++++ TEXT EXCERPT

Plugin transducers (std.stream.xf.plugin_v1)

std.stream.xf.plugin_v1 is a generic transducer stage implemented by a pinned native plugin descriptor (no dynamic loading).

Shape:

["std.stream.xf.plugin_v1",
["id", ["bytes.lit", "<plugin_id>"]],
["cfg", ["std.stream.expr_v1", <bytes_expr>]],

// optional:
["opts_v1", ["opts_v1",
["strict_brands", <i32>], // default 1
["strict_cfg_canon", <i32>] // default 1
]]
]

Notes:

  • id MUST be a bytes.lit so the compiler can resolve the plugin deterministically and x07 arch check can verify it against the pinned registry.
  • Plugin ids are resolved from toolchain contracts under arch/stream/plugins/index.x07sp.json.
  • Some built-in stages (for example split_lines_v1, frame_u32le_v1, deframe_u32le_v1, json_canon_stream_v1) are implemented via the same plugin mechanism internally, without requiring .x07.json rewrites.
  • If strict_cfg_canon=1 (default), cfg must be canonical JSON bytes. Set strict_cfg_canon=0 when a plugin uses a non-JSON binary config encoding.
  • Plugin emit APIs:
    • emit_alloc + emit_commit: copy/write output buffers.
    • emit_view: borrowed-view output (view_kind 1=current input, 2=scratch). Returns error code 118 when view output is not allowed; plugins should fall back to emit_alloc.

Built-in plugin ids (cfg bytes layouts)

++++++++

TASK ITEM A
In the plugin transducers text, list every built-in stage named as using the same plugin mechanism internally.
TASK ITEM B
Copy the stretch of the plugin transducers text from "Plugin transducers (std.stream.xf.plugin_v1)" through "(no dynamic loading).".

++++ RECORD EXCERPTS

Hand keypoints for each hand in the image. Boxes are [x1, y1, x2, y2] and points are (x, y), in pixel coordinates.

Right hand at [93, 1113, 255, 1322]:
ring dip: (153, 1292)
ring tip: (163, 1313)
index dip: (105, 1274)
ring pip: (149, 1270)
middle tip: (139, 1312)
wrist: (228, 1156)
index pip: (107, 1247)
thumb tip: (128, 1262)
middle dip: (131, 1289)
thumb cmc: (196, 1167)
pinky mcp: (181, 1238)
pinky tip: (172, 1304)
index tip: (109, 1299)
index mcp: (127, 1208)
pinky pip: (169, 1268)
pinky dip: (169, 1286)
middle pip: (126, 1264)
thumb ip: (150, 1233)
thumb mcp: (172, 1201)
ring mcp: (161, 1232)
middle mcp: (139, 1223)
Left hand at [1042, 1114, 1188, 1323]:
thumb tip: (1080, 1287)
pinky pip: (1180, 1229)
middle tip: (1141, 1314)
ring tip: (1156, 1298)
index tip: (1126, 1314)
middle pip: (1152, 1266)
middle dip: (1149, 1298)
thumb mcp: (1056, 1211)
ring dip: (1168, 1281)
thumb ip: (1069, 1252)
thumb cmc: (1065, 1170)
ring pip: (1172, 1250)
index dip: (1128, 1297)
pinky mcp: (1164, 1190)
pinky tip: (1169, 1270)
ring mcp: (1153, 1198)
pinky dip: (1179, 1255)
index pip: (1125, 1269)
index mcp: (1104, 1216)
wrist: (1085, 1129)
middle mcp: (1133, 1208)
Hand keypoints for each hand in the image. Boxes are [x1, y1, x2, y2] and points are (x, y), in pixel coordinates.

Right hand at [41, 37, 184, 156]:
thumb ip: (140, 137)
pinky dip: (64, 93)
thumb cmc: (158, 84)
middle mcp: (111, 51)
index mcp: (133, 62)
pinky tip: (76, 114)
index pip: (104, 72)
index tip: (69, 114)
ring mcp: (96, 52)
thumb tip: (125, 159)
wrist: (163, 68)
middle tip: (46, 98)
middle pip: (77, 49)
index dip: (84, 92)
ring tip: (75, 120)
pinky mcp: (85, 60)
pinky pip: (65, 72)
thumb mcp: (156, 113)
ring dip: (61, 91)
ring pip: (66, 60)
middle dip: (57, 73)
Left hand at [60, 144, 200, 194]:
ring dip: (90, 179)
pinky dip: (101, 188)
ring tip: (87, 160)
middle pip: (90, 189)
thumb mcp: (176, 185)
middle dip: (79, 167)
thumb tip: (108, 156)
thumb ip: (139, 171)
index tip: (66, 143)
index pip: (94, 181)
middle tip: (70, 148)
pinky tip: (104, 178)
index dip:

++++++++

EXERCISE ANSWER A
split_lines_v1
frame_u32le_v1
deframe_u32le_v1
json_canon_stream_v1

EXERCISE ANSWER B
Plugin transducers (std.stream.xf.plugin_v1)

std.stream.xf.plugin_v1 is a generic transducer stage implemented by a pinned native plugin descriptor (no dynamic loading).